Extract →

━━━━━━━━━━━━━━━━

I was thinking about Valentine’s Day and what it means. Of course the first thing I thought of was love. Which led me to think of the love chapter in the Bible, I Corinthians 13. But these two loves that are celebrated are vastly different.
The way love is celebrated on Valentines is actually a little more like lust, in my opinion. It is more about our selfish wants and expectations than it is about true love. First Corinthians 13 speaks of unconditional love. Valentine’s Day is a day to make your sweetheart feel special and feel loved. And I do think it is a fun holiday and a fun way to remind us to actually show someone how we feel. But what happens if someone messes up or forget that special someone? Is there forgiveness? is there unconditional love on the other side?
My love language is definitely gifts and my husband’s love language is not gifts and he really stinks at this. It is not unusual for me to be told on a special day like Valentine’s Day or Christmas that my gift is still on the way or that he didn’t get it ordered in time and then I am asked, “it doesn’t really matter if I don’t have a card does it?” And this year on Valentine’s Day it was not so different. And this time I even told him about 5 or 6 days ahead of time the store he can go to here in town and exactly what he could get me. Now, I do love my husband and I am not trying to make him look bad because he’s a wonderful man. But when this happens it does give me a test-am I still going to show him that I love him? Is my love unconditional or is it based on whether or not he loves me the way I think he should-especially on Valentine’s Day?

━━━━━━━━━━━━━━━━

Given information →
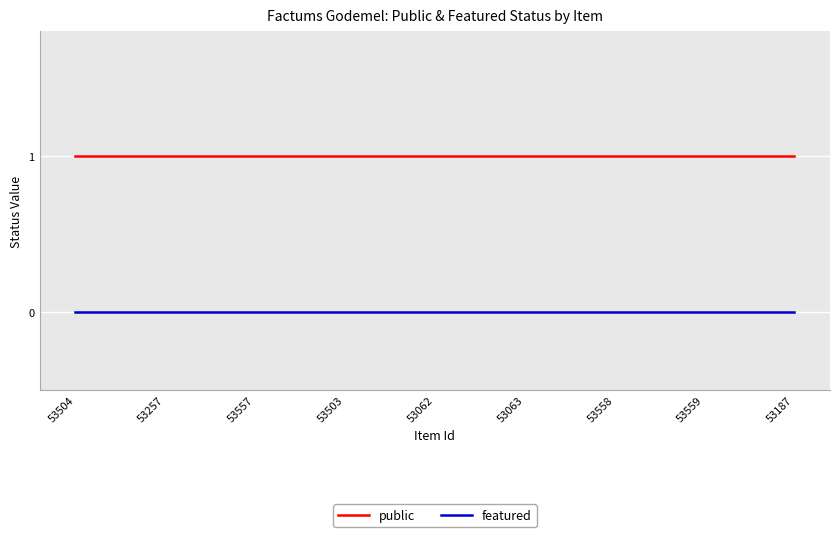

What position from the left is 53063?

6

━━━━━━━━━━━━━━━━

In the Valentine's Day reflection, which Bible chapter does the writer call the love chapter?

Response box → I Corinthians 13